Opinión


¿Gorditos felices?

¿Gorditos felices? | La Crónica de Hoy

Es muy probable que como a mí, a ustedes también los perseguía su abuela desde la primera infancia para meterles la cuchara en la boca a la fuerza insistiendo que comíamos muy poco, esgrimiendo argumentos de gran poder acerca de que el que no comía suficiente no podía rendir durante el día. Crecimos mirando a Pancho Pantera como estandarte de que la dieta hipercalórica era la base de la pirámide para alcanzar el éxito. La publicidad estaba llena de ejemplos de cómo la infancia con dulces y pastelitos era causa de sonrisas y logros sin fin. Para ya no cansarlos con más recuerdos, sólo les pido que busquen en la web acerca de la receta de la “Polla Tres Coronas”.

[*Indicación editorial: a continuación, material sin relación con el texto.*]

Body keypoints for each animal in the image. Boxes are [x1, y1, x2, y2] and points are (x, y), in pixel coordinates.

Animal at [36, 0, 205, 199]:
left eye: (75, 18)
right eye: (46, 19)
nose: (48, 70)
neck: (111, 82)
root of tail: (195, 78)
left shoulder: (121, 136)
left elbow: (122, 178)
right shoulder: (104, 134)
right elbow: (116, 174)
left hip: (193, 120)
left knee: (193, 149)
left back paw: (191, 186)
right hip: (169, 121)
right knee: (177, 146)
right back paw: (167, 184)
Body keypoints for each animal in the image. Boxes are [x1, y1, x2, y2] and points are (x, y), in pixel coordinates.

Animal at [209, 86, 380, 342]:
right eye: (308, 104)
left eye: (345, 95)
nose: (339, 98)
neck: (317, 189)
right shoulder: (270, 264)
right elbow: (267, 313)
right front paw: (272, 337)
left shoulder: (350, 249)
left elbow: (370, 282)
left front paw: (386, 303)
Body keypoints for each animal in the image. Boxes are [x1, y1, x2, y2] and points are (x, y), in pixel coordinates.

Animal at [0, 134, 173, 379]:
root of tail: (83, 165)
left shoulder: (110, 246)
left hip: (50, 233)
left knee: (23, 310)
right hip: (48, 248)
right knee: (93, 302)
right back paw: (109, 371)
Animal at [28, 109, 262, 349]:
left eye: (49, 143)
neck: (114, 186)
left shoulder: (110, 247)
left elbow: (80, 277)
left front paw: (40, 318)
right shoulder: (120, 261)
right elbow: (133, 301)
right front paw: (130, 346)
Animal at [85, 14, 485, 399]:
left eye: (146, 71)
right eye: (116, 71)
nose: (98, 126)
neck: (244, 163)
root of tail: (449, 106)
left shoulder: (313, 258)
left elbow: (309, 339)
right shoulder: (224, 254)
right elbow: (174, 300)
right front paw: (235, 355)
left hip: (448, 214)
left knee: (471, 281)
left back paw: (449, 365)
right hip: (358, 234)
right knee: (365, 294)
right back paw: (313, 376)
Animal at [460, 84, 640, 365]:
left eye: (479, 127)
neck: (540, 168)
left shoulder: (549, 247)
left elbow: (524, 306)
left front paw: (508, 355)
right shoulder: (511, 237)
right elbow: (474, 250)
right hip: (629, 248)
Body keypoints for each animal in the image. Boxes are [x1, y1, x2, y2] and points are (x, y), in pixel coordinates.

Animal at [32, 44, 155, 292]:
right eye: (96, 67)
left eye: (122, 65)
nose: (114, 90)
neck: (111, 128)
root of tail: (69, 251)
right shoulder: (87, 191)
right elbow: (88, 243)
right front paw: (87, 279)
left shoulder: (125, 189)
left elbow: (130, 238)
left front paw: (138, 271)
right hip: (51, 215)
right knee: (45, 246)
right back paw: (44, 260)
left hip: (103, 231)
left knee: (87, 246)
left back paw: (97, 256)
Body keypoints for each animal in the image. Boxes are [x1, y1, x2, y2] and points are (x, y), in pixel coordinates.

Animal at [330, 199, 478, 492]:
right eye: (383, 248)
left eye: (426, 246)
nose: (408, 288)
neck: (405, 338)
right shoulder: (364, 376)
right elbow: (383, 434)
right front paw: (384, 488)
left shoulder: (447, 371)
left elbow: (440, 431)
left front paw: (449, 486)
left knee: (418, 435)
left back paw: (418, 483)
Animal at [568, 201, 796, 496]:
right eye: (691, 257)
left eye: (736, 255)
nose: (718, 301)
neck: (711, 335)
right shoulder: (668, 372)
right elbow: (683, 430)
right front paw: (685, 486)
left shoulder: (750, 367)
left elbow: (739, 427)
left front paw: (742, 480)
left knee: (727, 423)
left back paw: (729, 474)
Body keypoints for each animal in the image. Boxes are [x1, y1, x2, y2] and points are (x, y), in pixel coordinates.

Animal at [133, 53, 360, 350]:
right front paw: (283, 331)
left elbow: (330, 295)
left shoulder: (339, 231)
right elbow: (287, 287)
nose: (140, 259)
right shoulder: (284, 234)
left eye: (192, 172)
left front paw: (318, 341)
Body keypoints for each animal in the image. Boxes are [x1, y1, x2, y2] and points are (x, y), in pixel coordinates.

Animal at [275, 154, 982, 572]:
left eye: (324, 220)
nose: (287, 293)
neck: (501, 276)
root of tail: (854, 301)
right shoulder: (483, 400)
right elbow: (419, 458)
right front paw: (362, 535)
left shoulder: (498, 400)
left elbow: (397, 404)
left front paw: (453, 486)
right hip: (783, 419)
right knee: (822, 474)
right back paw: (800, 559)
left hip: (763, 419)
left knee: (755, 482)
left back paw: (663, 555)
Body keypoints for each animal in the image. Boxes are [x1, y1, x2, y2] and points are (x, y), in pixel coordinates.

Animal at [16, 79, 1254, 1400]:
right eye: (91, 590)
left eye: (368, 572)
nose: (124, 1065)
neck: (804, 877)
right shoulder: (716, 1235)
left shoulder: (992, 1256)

Escribo todo esto para darle contexto al “Día Mundial de la Obesidad”, donde la Organización Mundial de la Salud (OMS) aprovecha cada 12 de noviembre para recordarnos acerca de la importancia de la salud metabólica. De ningún fenómeno médico existen más estadísticas que nos señalan los daños a la salud y a la vida que produce un mal cuidado metabólico y cardiovascular. Es con mucho, en sus diferentes facetas, la principal causa de muerte a nivel mundial: hipercolesterolemia, Diabetes Mellitus, hipertrigliceridemia, hipertensión arterial, ácido úrico elevado y una larga lista de etcéteras.

A nuestro país, nunca le habría podido caer en mejor época esta conmemoración que en semanas recientes aprobó el etiquetado ético y correcto de los alimentos con la finalidad de permitir que la población pueda tener acceso fácil y entendible al valor nutrimental de cada compra, y tomar decisiones informadas e inteligentes para los productos que echan en el carrito de la compra semanal.

Pero…  ¿Son de verdad los gorditos más felices? Creo que ya pueden adelantar la respuesta. La depresión y la obesidad tienen una relación fuerte, directa y bidireccional. En cifras cerradas, la mitad de los deprimidos caen en rangos de obesidad peligrosos y la mitad de los portadores de obesidad se encuentran en comorbilidad con un episodio depresivo de severidad suficiente como para requerir tratamiento. No hay nada más falso que el mito del “Gordito Feliz”.

Las evidencias de que la alimentación tiene influencia en el estado de ánimo son cada día más relevantes. Existe una diferencia significativa en la prevalencia de depresión y trastornos de ansiedad en poblaciones que acostumbran la dieta occidental (alta en calorías, productos procesados, con muchas frutas, almidones y pastas, así como, con predominio de carnes rojas). Su contraparte, conocida como la dieta mediterránea (alta en verduras, pocos lácteos, pescados de aguas frías, limitada en frutas frescas, con nueces, almendras y arándanos), parece producir cambios metabólicos tendientes a confrontar la inflamación celular, logrando que las células de todo el cuerpo, incluidas las neuronas, funcionen mejor y vivan por más tiempo.

Entendiendo las diferentes aristas de esta relación obesidad – depresión, nos surgen poderosas conclusiones:

  1. Hay que buscar intencionalmente síntomas depresivos en las personas portadoras de obesidad, ya que, si no los detectamos y los tratamos, nos estamos condenando a que los mejores manejos que podamos usar para los problemas metabólicas tiendan al fracaso.
  2. El tratamiento completo e integral de un episodio depresivo no debe de limitarse al uso de psicofármacos, dar esquemas adecuados de psicoterapia y aprender a manejar de forma adecuada el estrés. El manejo correcto tiene que incluir un apoyo nutricional que nos llevará a vencer el padecimiento afectivo.